A 20H00 samedi, soit deux heures seulement après l'ouverture du vote, la participation s'élevait déjà à 24%, mais impossible d'en tirer quelque conclusion sur l'issue d'un scrutin bien incertain.

Il faudra attendre quelques minutes après 18H00 dimanche pour avoir le verdict de ce premier tour qui dressera les rapports de force, à moins que l'un des trois candidats ne réunissent dès à présent plus de 50% des voix.

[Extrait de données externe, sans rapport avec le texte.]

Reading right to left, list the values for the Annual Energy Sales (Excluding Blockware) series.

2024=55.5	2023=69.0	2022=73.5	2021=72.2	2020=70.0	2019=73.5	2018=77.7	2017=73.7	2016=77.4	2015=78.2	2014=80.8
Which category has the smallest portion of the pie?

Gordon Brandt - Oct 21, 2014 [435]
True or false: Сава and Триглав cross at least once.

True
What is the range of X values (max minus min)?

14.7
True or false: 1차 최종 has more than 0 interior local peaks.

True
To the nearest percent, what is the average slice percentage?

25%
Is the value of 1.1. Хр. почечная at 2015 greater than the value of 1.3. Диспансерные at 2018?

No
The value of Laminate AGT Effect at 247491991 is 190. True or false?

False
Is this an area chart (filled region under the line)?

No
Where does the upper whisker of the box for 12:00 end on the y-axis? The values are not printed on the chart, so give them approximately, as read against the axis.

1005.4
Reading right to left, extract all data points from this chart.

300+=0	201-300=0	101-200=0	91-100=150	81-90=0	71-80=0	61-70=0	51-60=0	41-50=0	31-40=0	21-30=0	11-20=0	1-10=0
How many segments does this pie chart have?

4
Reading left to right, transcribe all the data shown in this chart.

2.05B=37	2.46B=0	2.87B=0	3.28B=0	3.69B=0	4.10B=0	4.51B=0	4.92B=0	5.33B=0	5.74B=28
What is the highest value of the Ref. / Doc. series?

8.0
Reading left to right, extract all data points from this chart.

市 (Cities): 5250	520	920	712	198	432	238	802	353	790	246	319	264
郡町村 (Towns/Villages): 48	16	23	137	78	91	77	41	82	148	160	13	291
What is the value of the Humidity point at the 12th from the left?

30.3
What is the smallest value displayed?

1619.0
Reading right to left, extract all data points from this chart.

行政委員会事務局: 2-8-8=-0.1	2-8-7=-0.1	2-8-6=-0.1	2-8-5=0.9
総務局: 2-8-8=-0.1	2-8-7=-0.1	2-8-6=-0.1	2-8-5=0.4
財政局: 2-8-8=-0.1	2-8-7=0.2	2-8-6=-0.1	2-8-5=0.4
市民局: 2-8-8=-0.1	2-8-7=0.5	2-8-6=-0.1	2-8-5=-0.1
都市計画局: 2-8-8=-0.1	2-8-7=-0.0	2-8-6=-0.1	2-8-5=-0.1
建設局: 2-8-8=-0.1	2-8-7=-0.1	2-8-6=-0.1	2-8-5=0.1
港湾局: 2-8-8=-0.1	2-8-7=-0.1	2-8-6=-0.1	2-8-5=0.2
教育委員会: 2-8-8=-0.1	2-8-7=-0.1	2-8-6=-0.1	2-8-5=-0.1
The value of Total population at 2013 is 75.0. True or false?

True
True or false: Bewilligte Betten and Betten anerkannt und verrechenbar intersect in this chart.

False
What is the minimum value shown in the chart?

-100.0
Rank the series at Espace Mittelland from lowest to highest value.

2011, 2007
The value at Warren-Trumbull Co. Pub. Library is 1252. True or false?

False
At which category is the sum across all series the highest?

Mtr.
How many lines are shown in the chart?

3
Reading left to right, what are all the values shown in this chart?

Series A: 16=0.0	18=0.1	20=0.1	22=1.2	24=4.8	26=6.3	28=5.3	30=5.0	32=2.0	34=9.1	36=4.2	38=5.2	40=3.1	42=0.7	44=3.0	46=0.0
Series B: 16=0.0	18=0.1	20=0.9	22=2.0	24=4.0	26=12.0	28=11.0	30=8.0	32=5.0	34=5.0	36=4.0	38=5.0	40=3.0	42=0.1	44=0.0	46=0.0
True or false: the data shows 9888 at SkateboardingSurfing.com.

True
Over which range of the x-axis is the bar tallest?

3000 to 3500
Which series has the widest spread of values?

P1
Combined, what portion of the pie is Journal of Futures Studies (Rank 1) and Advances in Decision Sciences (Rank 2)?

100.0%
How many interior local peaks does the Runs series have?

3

Chacun des prétendants se prévaut d'une dynamique porteuse... mais chaque camp confesse aussi en privé nager "dans le brouillard total", dixit un proche d'un candidat, en l'absence de sondage et de visibilité sur les contours d'un corps électoral qui a gonflé à l'approche de l'élection.

Sur le papier, Eric Ciotti, député des Alpes-Maritimes, apparaît comme le favori, à la tête de la plus grosse fédération du pays avec presque 9.000 membres.

Son langage très ferme sur le régalien en général et l'immigration en particulier plaît dans le Sud-Est et au-delà comme l'a illustré sa performance à la primaire de 2021: il s'était alors hissé au second tour, rassemblant près de 40% des voix face à Valérie Pécresse.

Cette ligne très droitière a, au début de la campagne, pu alimenter les rumeurs de départs au sein du parti s'il était élu. Un fantasme aussi entretenu par la majorité macroniste, qui poursuit depuis cinq ans son entreprise de séduction de la droite.

Mais le questeur de l'Assemblée nationale peut compter sur le soutien du très populaire Laurent Wauquiez, qu'il affirme vouloir porter comme candidat de la droite pour 2027.

Et il se dit "serein" face à l'enquête ouverte par le Parquet national financier (PNF) sur des emplois de son ex-épouse.

LR, une droite étanche? 

Bruno Retailleau, patron des sénateurs LR, représente pour sa part l'aile conservatrice et libérale de LR dans cette élection.

Le Vendéen peut se targuer d'une longue liste de soutiens, qui lui ont un temps valu l'étiquette de modéré, malgré ses positions.

L'élu issu du Mouvement pour la France de Philippe de Villiers a martelé son intransigeance sur le régalien au cours de la campagne, et raille à mots couverts un accord de ses concurrents après leur réunion commune mardi: "Si on se coalise contre moi, c'est bien que je représente un danger".

Challenger, le député du Lot Aurélien Pradié peut certes "faire un score", estime un cadre du parti, mais "la deuxième place semble quand même lointaine".

Avec sa ligne de "droite populaire" aux préoccupations sociales, illustrées par un texte sur la création de juridictions spécialisées dans les violences conjugales qu'il a fait adopter jeudi à l'Assemblée nationale, il affiche aussi des accents très fermes sur le régalien.

Car les candidats n'ont cessé de durcir le ton, soucieux de marquer leur différence avec la macronie, même si les députés LR apportent ponctuellement à la majorité les voix nécessaires pour faire voter des textes.

Certains élus poussent, dans le même temps, à aller plus loin dans l'alliance avec Emmanuel Macron, comme le maire de La Baule Franck Louvrier, qui dans le Journal du Dimanche appelle à "conclure un contrat de gouvernement", sous peine de voir toute réforme "stoppée dans le pays".

Et ce proche de Nicolas Sarkozy de s'inquiéter aussi d'un possible rapprochement avec l'extrême droite, qui fait les yeux doux à l'électorat LR.

"Aujourd’hui, j’ai un doute sur l’étanchéité de notre parti. Je n'ai pas entendu les trois candidats, dans cette campagne interne, rejeter urbi et orbi l'union des droites pour les années à venir", déplore-t-il.